As part of a second quarter earnings conference call with financial analysts, Sempra Energy senior officials Tuesday confirmed that they have ongoing negotiations with at least four separate parties for capacity at the proposed Cameron, LA liquefied natural gas (LNG) receiving terminal, and they expect to have the facility’s 1.5 Bcf/d capacity fully subscribed by the end of this year. They also expect to project finance the facility, which will begin construction in the next two months, following Monday’s announcement of an initial capacity deal with Italy’s ENI S.p.A.
In response to a question from analysts, Sempra COO Don Felsinger said ENI “felt quite comfortable with our terminal and the prices we were offering, and as we continue to have discussions with other individuals that we have signed [agreements to negotiate] with, we feel confident we will fill up the remaining capacity at Cameron some time by year-end and then start working on Port Arthur.”
The ENI deal, which includes access to an undisclosed portion of capacity in a takeaway pipeline that Sempra is developing in conjunction with the LNG receiving terminal, will supply the San Diego-based energy holding company with coverage of its cost, plus a return on its investment, in the $700 million Cameron facility, which was the first terminal permitted by the Federal Energy Regulatory Commission in 25 years, according to Sempra CEO Stephen Baum.
“My rule for our developers is that we be assured through contracts of recovery of our investment, plus a return, before we begin construction of a LNG facility,” Baum said. “I didn’t insist that we have 100% of the capacity contracted, although it did happen that was the case in Energia Costa Azul [in North Baja California, Mexico, which is already under construction].
“With respect to the Cameron facility, we are really quite confident because of negotiations that are in advanced stages with other parties for capacity at that terminal in addition to the 600 million-per-day now contracted by ENI,” said Baum, drawing short of putting a precise time frame on the negotiations, although confirming that two of the four parties include Tractebel LNG North America LLC and Russia’s Gazprom. “We’re quite confident of them, but I don’t want to tie them to a particular time frame.
“The 600 million cubic feet daily completely pays for the terminal with a return, and we have enough interest [from others in buying capacity] to spill over to our Port Arthur facility.”

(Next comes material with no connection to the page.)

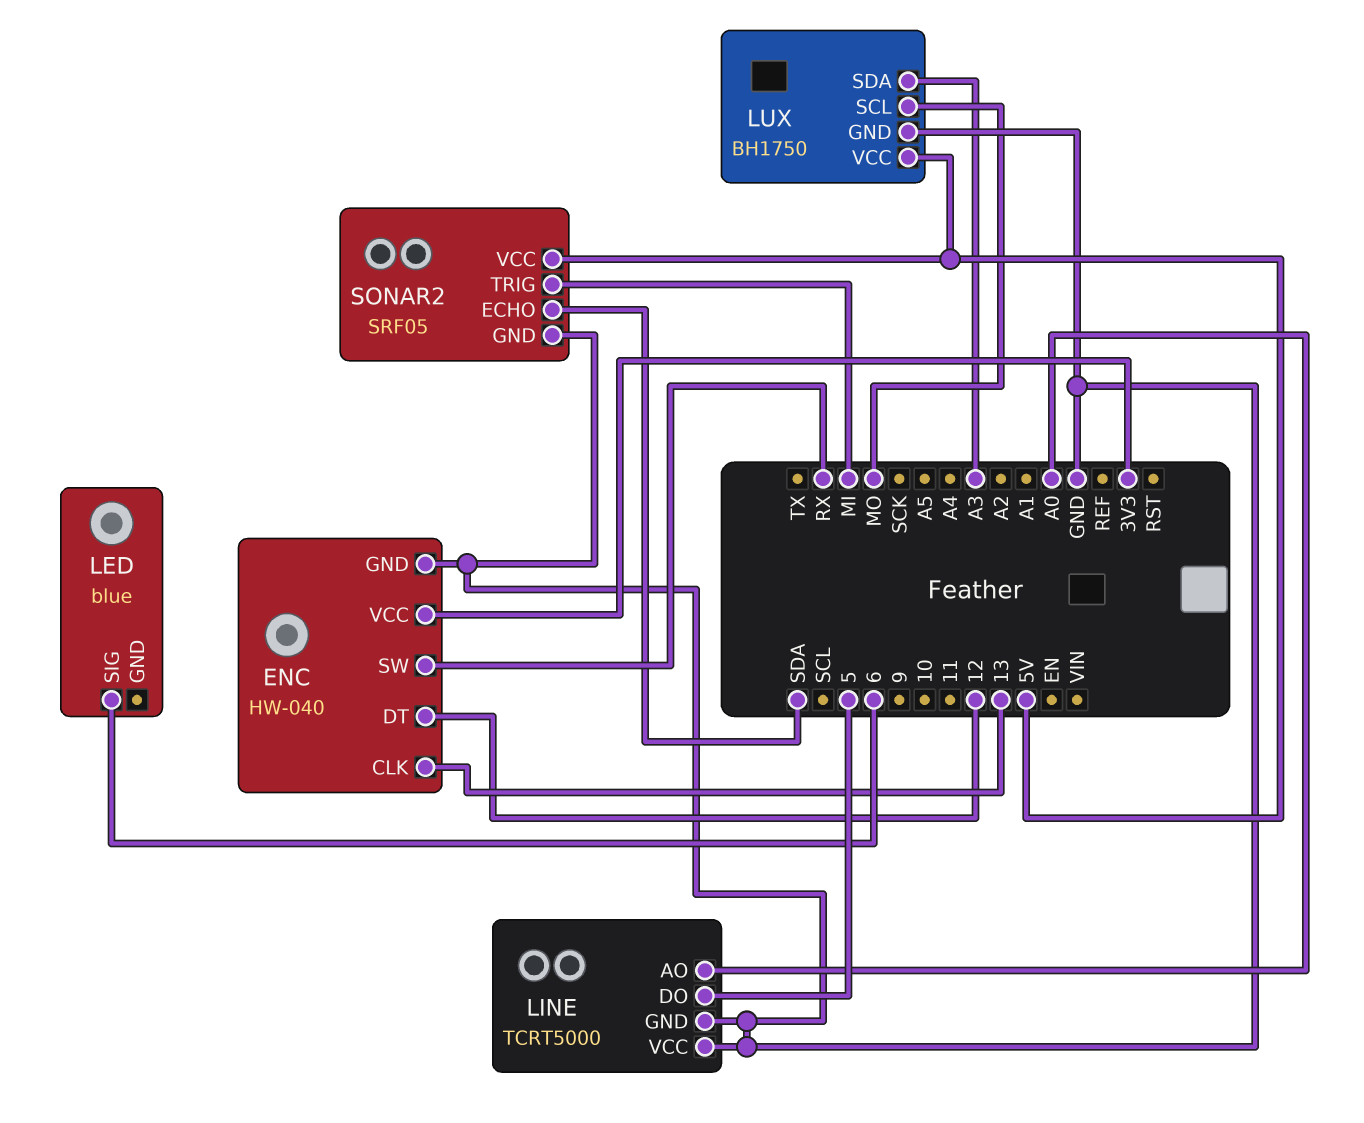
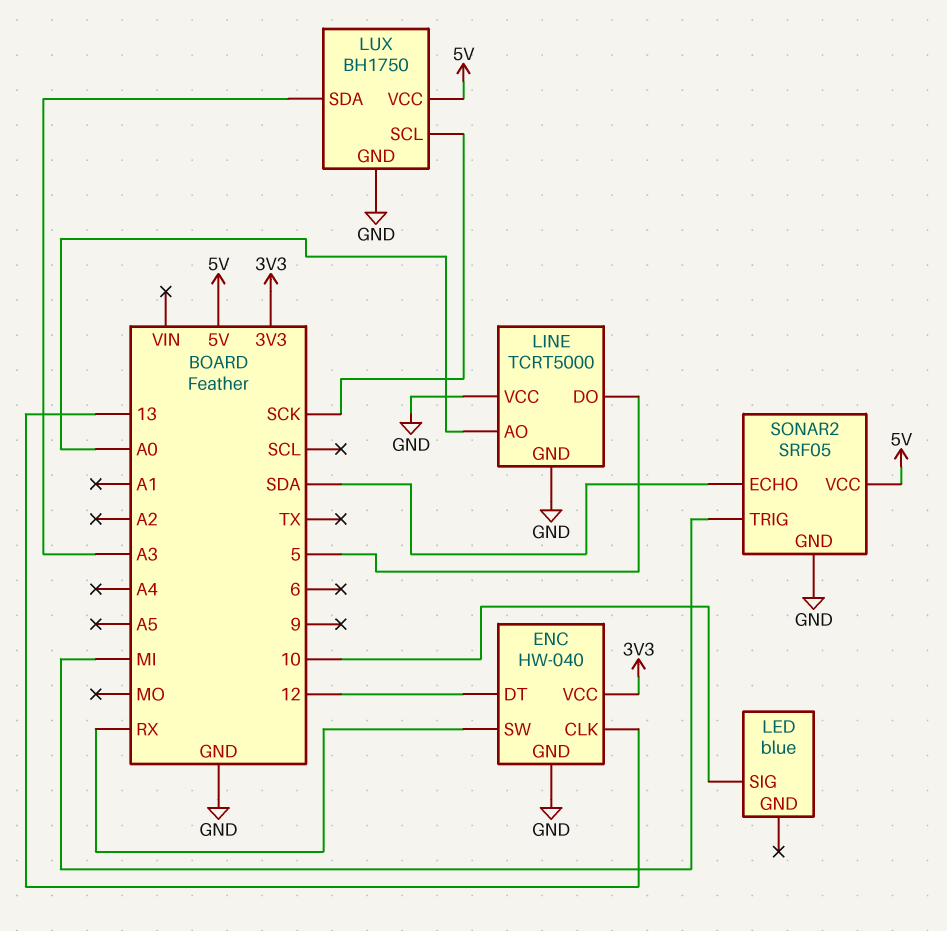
LED pin SIG: 6 -> 10
LUX pin SCL: MO -> SCK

CFO Neal Schmale said in response to further analysts’ questions that “over time, we expect to be project financed” at both LNG terminals. “Exactly how much would be project financed would depend on market conditions at the time the transaction is done, but with the kind of contracts we have supporting these facilities, they are very amiable to project financing.”

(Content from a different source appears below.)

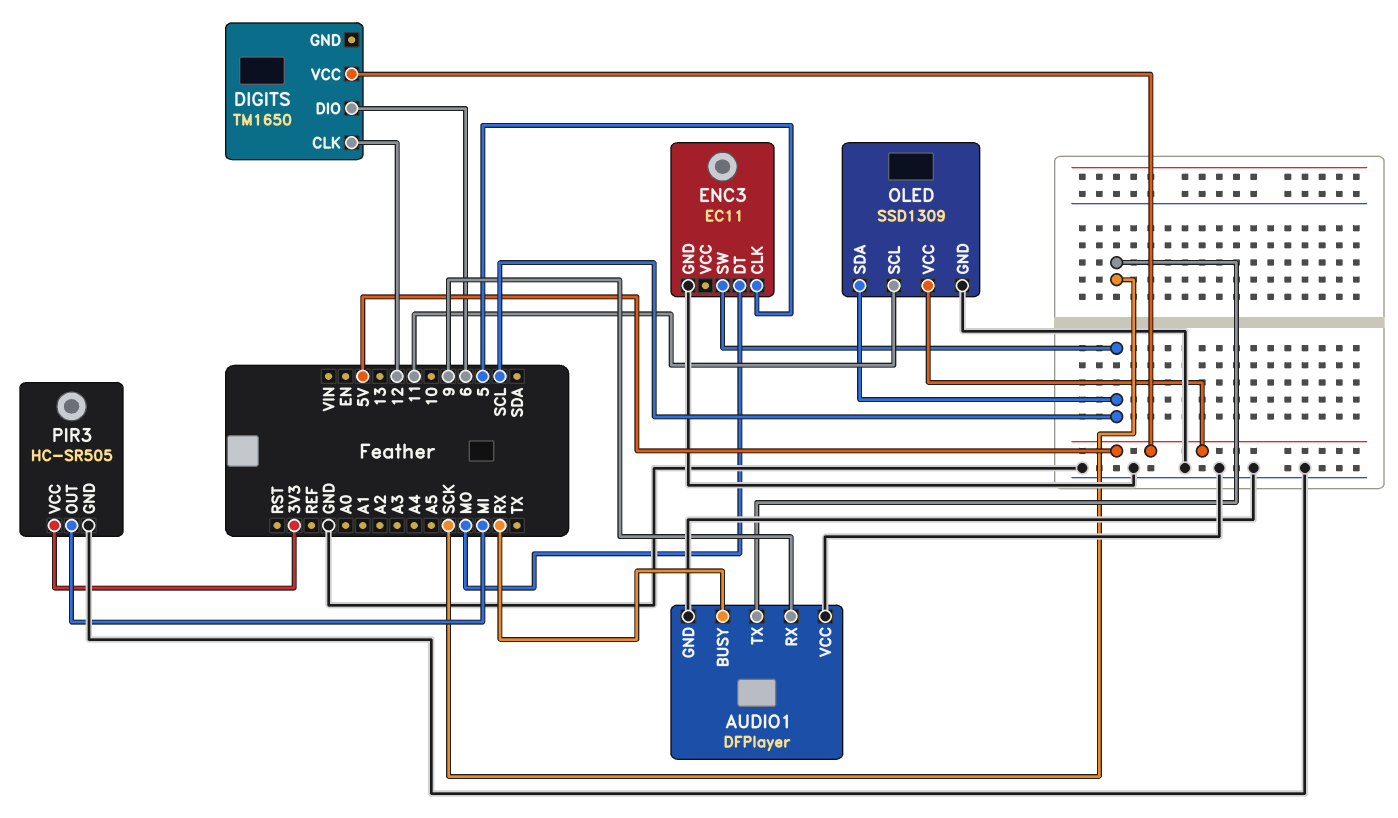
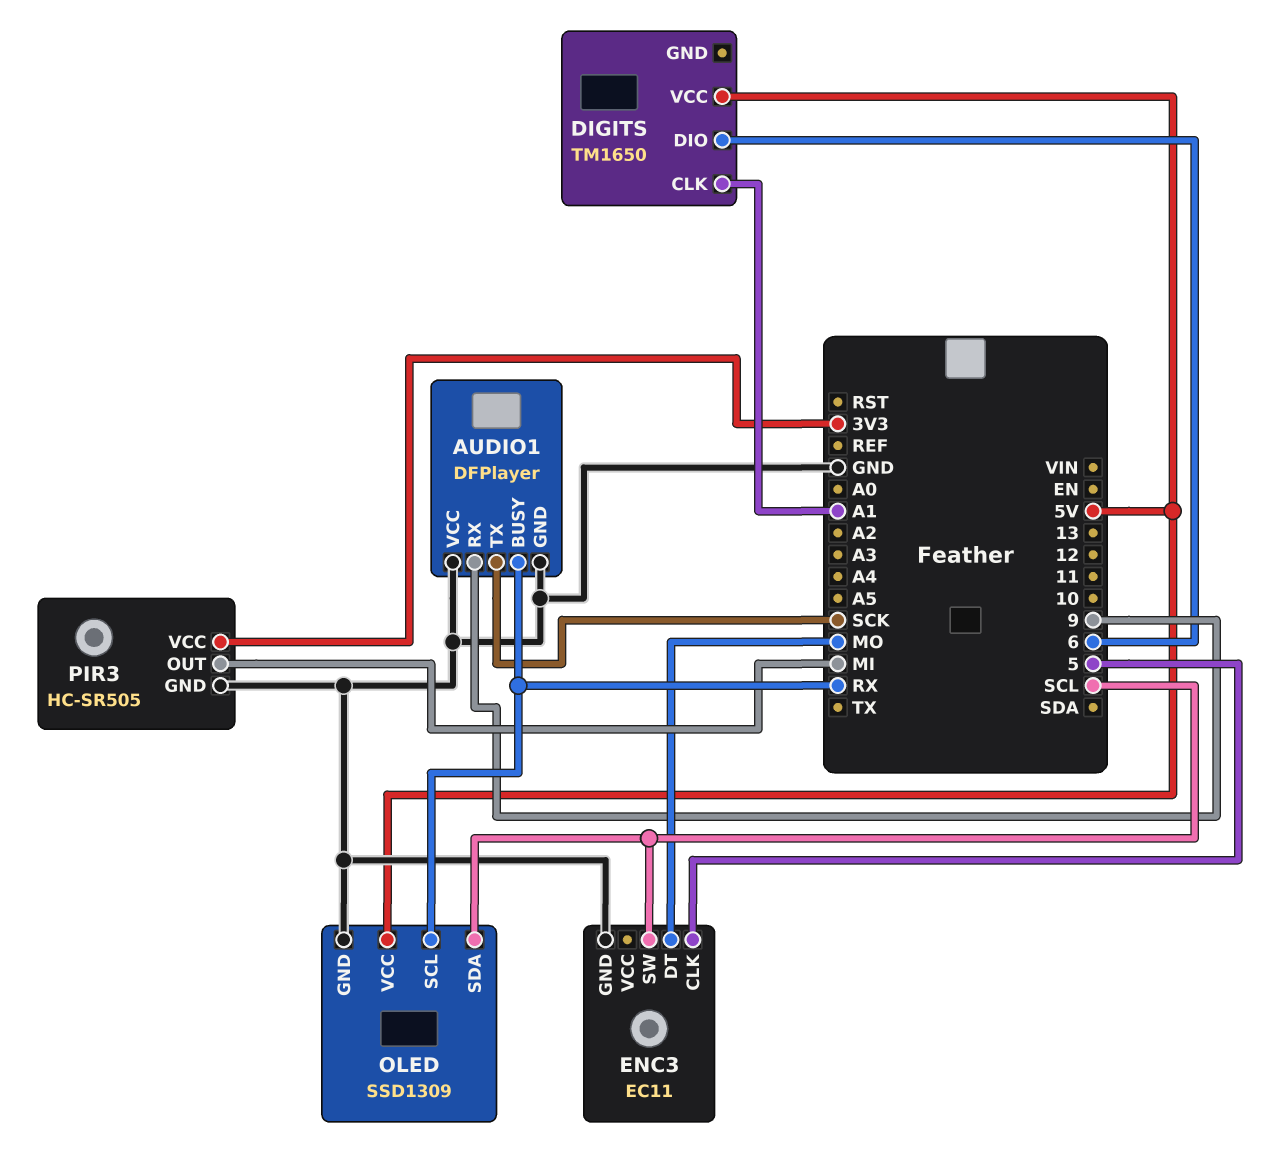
DIGITS pin CLK: 12 -> A1
OLED pin SCL: 11 -> RX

Sempra officials continued to stress the company’s progress in the LNG terminal development, along with strong earnings from its other major business sectors, particularly its two California-based utilities, as reason for its increasingly favorable earnings projections. Felsinger reiterated the company’s bullish outlook for LNG, in particular in the United States:
“We still believe that by 2012 the country will need seven or eight new terminals, and the majority of those will be located in the Gulf, but we feel very confident with the locations that we have at Cameron and Port Arthur (TX) that we are in the sweet spot in the Gulf in terms of access to pipelines for takeaway to major markets and to take advantage of basis [price] differentials.”